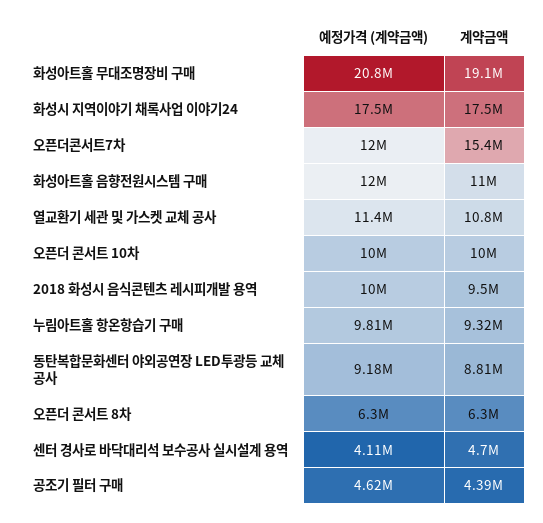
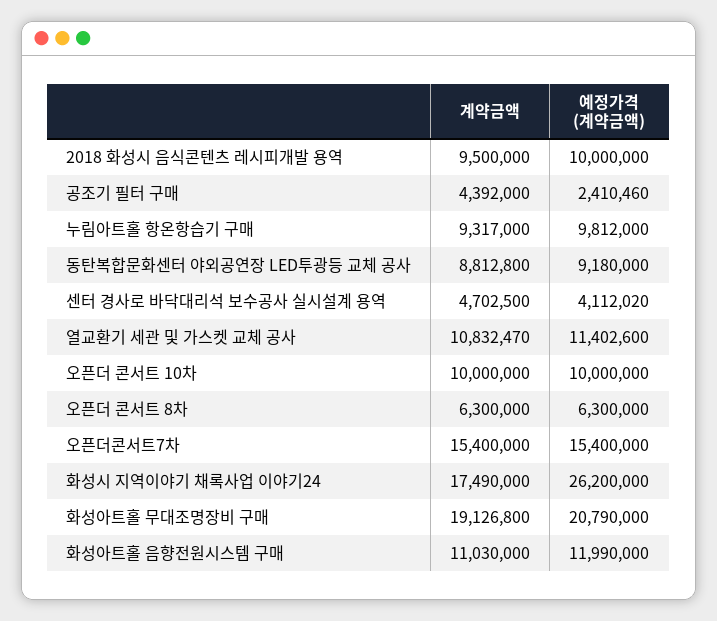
  {
    "예정가격 (계약금액)": {
      "화성아트홀 무대조명장비 구매": 20790000,
-     "화성시 지역이야기 채록사업 이야기24": 17500000,
+     "화성시 지역이야기 채록사업 이야기24": 26200000,
-     "오픈더콘서트7차": 12000000,
+     "오픈더콘서트7차": 15400000,
      "화성아트홀 음향전원시스템 구매": 11990000,
      "열교환기 세관 및 가스켓 교체 공사": 11402600,
      "오픈더 콘서트 10차": 10000000,
      "2018 화성시 음식콘텐츠 레시피개발 용역": 10000000,
      "누림아트홀 항온항습기 구매": 9812000,
      "동탄복합문화센터 야외공연장 LED투광등 교체 공사": 9180000,
      "오픈더 콘서트 8차": 6300000,
      "센터 경사로 바닥대리석 보수공사 실시설계 용역": 4112020,
-     "공조기 필터 구매": 4620000
+     "공조기 필터 구매": 2410460
    },
    "계약금액": {
      "화성아트홀 무대조명장비 구매": 19126800,
      "화성시 지역이야기 채록사업 이야기24": 17490000,
      "오픈더콘서트7차": 15400000,
      "화성아트홀 음향전원시스템 구매": 11030000,
      "열교환기 세관 및 가스켓 교체 공사": 10832470,
      "오픈더 콘서트 10차": 10000000,
      "2018 화성시 음식콘텐츠 레시피개발 용역": 9500000,
      "누림아트홀 항온항습기 구매": 9317000,
      "동탄복합문화센터 야외공연장 LED투광등 교체 공사": 8812800,
      "오픈더 콘서트 8차": 6300000,
      "센터 경사로 바닥대리석 보수공사 실시설계 용역": 4702500,
      "공조기 필터 구매": 4392000
    }
  }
■ ■ ■ ■ ■ ■ ■
Could the entries above be returned verbatim, with no pictures included?

* RESPONSE BOX *
  {
    "예정가격 (계약금액)": {
      "화성아트홀 무대조명장비 구매": 20790000,
-     "화성시 지역이야기 채록사업 이야기24": 17500000,
+     "화성시 지역이야기 채록사업 이야기24": 26200000,
-     "오픈더콘서트7차": 12000000,
+     "오픈더콘서트7차": 15400000,
      "화성아트홀 음향전원시스템 구매": 11990000,
      "열교환기 세관 및 가스켓 교체 공사": 11402600,
      "오픈더 콘서트 10차": 10000000,
      "2018 화성시 음식콘텐츠 레시피개발 용역": 10000000,
      "누림아트홀 항온항습기 구매": 9812000,
      "동탄복합문화센터 야외공연장 LED투광등 교체 공사": 9180000,
      "오픈더 콘서트 8차": 6300000,
      "센터 경사로 바닥대리석 보수공사 실시설계 용역": 4112020,
-     "공조기 필터 구매": 4620000
+     "공조기 필터 구매": 2410460
    },
    "계약금액": {
      "화성아트홀 무대조명장비 구매": 19126800,
      "화성시 지역이야기 채록사업 이야기24": 17490000,
      "오픈더콘서트7차": 15400000,
      "화성아트홀 음향전원시스템 구매": 11030000,
      "열교환기 세관 및 가스켓 교체 공사": 10832470,
      "오픈더 콘서트 10차": 10000000,
      "2018 화성시 음식콘텐츠 레시피개발 용역": 9500000,
      "누림아트홀 항온항습기 구매": 9317000,
      "동탄복합문화센터 야외공연장 LED투광등 교체 공사": 8812800,
      "오픈더 콘서트 8차": 6300000,
      "센터 경사로 바닥대리석 보수공사 실시설계 용역": 4702500,
      "공조기 필터 구매": 4392000
    }
  }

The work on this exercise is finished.